E mentre ci indigniamo per i like dei tredicenni, dimentichiamo che siamo stati noi a infilare i telefoni nei passeggini. Per quieto vivere. Per stanchezza. Per fretta.
Capitolo III – Il grande disimpegno: genitori, istituzioni e l’illusione del controllo

C’è un paradosso evidente: mai come oggi abbiamo avuto accesso a studi, dati, ricerche, linee guida. E mai come oggi siamo rimasti immobili.
Le piattaforme si arricchiscono sulla fragilità dell’attenzione e gli adulti – che dovrebbero vigilare – si arrendono, con lo sguardo basso sul proprio schermo.
La responsabilità non è solo individuale.

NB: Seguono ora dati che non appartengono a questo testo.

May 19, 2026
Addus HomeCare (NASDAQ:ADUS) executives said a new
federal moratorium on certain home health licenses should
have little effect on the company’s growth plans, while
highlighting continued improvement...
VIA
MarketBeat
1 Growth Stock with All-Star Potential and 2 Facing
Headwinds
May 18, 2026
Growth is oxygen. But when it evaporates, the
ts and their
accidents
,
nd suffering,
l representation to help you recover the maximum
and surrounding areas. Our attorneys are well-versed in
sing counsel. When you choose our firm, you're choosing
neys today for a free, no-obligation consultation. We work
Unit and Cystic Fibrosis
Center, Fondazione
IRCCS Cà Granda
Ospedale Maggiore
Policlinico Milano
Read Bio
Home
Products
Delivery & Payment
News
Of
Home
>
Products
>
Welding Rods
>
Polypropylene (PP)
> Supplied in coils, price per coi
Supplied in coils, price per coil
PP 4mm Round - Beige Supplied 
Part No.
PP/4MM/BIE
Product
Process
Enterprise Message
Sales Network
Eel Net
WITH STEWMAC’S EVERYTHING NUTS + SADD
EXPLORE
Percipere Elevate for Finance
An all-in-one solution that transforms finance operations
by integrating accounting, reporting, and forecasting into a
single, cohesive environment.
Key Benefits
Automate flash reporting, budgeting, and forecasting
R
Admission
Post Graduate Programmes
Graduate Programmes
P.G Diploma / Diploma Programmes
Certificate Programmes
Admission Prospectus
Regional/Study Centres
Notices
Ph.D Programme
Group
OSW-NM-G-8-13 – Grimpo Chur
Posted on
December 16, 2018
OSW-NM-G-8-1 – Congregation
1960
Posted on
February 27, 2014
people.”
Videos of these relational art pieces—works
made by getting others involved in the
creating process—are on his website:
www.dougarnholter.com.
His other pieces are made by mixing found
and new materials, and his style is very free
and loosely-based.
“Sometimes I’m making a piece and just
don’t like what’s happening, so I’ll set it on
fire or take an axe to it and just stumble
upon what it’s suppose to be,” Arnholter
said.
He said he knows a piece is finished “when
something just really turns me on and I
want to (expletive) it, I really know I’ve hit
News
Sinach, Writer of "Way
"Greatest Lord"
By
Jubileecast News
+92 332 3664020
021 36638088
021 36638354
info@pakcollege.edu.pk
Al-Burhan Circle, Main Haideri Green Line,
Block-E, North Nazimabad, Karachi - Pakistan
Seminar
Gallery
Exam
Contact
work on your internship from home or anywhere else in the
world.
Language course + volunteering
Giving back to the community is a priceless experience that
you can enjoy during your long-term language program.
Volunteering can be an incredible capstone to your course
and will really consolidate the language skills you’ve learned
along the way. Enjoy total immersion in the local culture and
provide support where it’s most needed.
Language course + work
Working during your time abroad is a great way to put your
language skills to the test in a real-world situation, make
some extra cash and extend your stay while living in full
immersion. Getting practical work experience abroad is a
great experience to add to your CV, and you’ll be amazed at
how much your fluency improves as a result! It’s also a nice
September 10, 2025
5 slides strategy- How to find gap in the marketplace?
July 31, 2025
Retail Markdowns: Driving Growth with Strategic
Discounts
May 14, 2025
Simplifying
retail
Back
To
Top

Certo, i genitori sono in prima linea, ma anche le istituzioni faticano a regolare un ecosistema che cambia più velocemente delle leggi.
Le norme europee, come il Digital Services Act, provano a introdurre vincoli, ma la realtà quotidiana si gioca altrove: nella cucina, nel salotto, nei tragitti in macchina verso la scuola.
Come per il tabacco, ci sarebbe bisogno di un’azione culturale, non solo normativa. Un lavoro di alfabetizzazione digitale, non per i bambini, ma per gli adulti. Perché chi non conosce i meccanismi dell’algoritmo, difficilmente saprà riconoscerne le insidie. Se è vero – com’è vero – che abbiamo abdicato all’educazione dei figli in favore dei dispositivi, allora il problema non è tecnologico. È antropologico.
Il diritto alla noia, il dovere dell’esempio
Educare significa, innanzitutto, dare l’esempio. E oggi l’esempio che diamo è una figura ricurva sul telefono, che spegne il mondo intorno per inseguire notifiche.
Nel 1990 si vietò la pubblicità nei cartoni animati. Era un piccolo gesto, ma affermava un principio: qualcosa è più importante del mercato. Oggi, il gesto che serve è più difficile, perché non basta scrivere una legge. Bisogna spegnere il telefono, ascoltare, sopportare il silenzio, accettare la noia.
Perché non esiste educazione senza presenza e non esiste infanzia che possa crescere bene in assenza di uno sguardo adulto. Uno sguardo che illumina, non retroilluminato.